Print the data below word for word, leaving out the pictures.
------ EXERCISE DATA
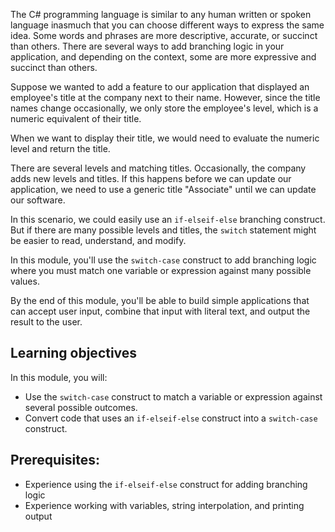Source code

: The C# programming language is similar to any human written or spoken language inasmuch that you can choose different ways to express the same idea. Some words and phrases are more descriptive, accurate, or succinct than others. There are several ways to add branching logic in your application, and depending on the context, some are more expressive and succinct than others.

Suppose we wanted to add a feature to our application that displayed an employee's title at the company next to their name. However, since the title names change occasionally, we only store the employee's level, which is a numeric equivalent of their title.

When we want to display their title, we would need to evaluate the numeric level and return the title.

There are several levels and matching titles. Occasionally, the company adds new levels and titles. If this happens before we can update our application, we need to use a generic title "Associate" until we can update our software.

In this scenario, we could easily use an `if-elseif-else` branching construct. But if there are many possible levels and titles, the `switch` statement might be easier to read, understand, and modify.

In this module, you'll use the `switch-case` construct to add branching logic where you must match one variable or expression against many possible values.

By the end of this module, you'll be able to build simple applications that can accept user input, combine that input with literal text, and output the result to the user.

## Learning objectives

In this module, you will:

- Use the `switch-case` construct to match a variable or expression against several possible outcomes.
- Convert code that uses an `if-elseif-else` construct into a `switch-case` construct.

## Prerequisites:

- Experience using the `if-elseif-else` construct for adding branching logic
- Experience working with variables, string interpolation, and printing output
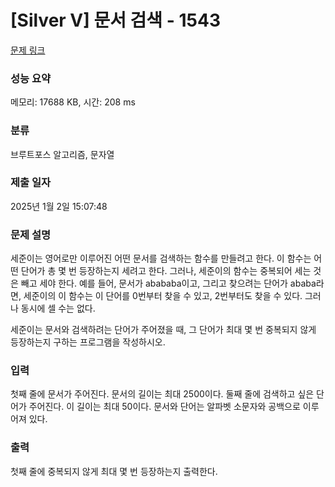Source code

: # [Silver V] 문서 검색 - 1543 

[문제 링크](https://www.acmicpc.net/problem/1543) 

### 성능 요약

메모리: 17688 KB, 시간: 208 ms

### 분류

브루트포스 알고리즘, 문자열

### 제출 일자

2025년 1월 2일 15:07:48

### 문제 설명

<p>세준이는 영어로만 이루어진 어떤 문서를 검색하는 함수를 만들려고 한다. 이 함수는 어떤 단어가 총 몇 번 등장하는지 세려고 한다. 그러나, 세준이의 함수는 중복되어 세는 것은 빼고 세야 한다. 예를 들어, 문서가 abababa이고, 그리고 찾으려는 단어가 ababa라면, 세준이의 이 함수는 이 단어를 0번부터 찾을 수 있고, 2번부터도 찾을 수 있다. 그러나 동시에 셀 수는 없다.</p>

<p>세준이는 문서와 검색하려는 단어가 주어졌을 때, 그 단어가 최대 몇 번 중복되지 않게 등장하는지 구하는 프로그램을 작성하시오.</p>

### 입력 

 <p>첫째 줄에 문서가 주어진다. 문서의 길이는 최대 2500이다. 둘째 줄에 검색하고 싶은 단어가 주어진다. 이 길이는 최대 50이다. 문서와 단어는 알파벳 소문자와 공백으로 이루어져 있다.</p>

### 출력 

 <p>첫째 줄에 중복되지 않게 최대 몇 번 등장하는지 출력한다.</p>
------------
## [OUTPUT FOR THIS TASK]
Source code

: The C# programming language is similar to any human written or spoken language inasmuch that you can choose different ways to express the same idea. Some words and phrases are more descriptive, accurate, or succinct than others. There are several ways to add branching logic in your application, and depending on the context, some are more expressive and succinct than others.

Suppose we wanted to add a feature to our application that displayed an employee's title at the company next to their name. However, since the title names change occasionally, we only store the employee's level, which is a numeric equivalent of their title.

When we want to display their title, we would need to evaluate the numeric level and return the title.

There are several levels and matching titles. Occasionally, the company adds new levels and titles. If this happens before we can update our application, we need to use a generic title "Associate" until we can update our software.

In this scenario, we could easily use an `if-elseif-else` branching construct. But if there are many possible levels and titles, the `switch` statement might be easier to read, understand, and modify.

In this module, you'll use the `switch-case` construct to add branching logic where you must match one variable or expression against many possible values.

By the end of this module, you'll be able to build simple applications that can accept user input, combine that input with literal text, and output the result to the user.

## Learning objectives

In this module, you will:

- Use the `switch-case` construct to match a variable or expression against several possible outcomes.
- Convert code that uses an `if-elseif-else` construct into a `switch-case` construct.

## Prerequisites:

- Experience using the `if-elseif-else` construct for adding branching logic
- Experience working with variables, string interpolation, and printing output
Source code

: # [Silver V] 문서 검색 - 1543 

[문제 링크](https://www.acmicpc.net/problem/1543) 

### 성능 요약

메모리: 17688 KB, 시간: 208 ms

### 분류

브루트포스 알고리즘, 문자열

### 제출 일자

2025년 1월 2일 15:07:48

### 문제 설명

<p>세준이는 영어로만 이루어진 어떤 문서를 검색하는 함수를 만들려고 한다. 이 함수는 어떤 단어가 총 몇 번 등장하는지 세려고 한다. 그러나, 세준이의 함수는 중복되어 세는 것은 빼고 세야 한다. 예를 들어, 문서가 abababa이고, 그리고 찾으려는 단어가 ababa라면, 세준이의 이 함수는 이 단어를 0번부터 찾을 수 있고, 2번부터도 찾을 수 있다. 그러나 동시에 셀 수는 없다.</p>

<p>세준이는 문서와 검색하려는 단어가 주어졌을 때, 그 단어가 최대 몇 번 중복되지 않게 등장하는지 구하는 프로그램을 작성하시오.</p>

### 입력 

 <p>첫째 줄에 문서가 주어진다. 문서의 길이는 최대 2500이다. 둘째 줄에 검색하고 싶은 단어가 주어진다. 이 길이는 최대 50이다. 문서와 단어는 알파벳 소문자와 공백으로 이루어져 있다.</p>

### 출력 

 <p>첫째 줄에 중복되지 않게 최대 몇 번 등장하는지 출력한다.</p>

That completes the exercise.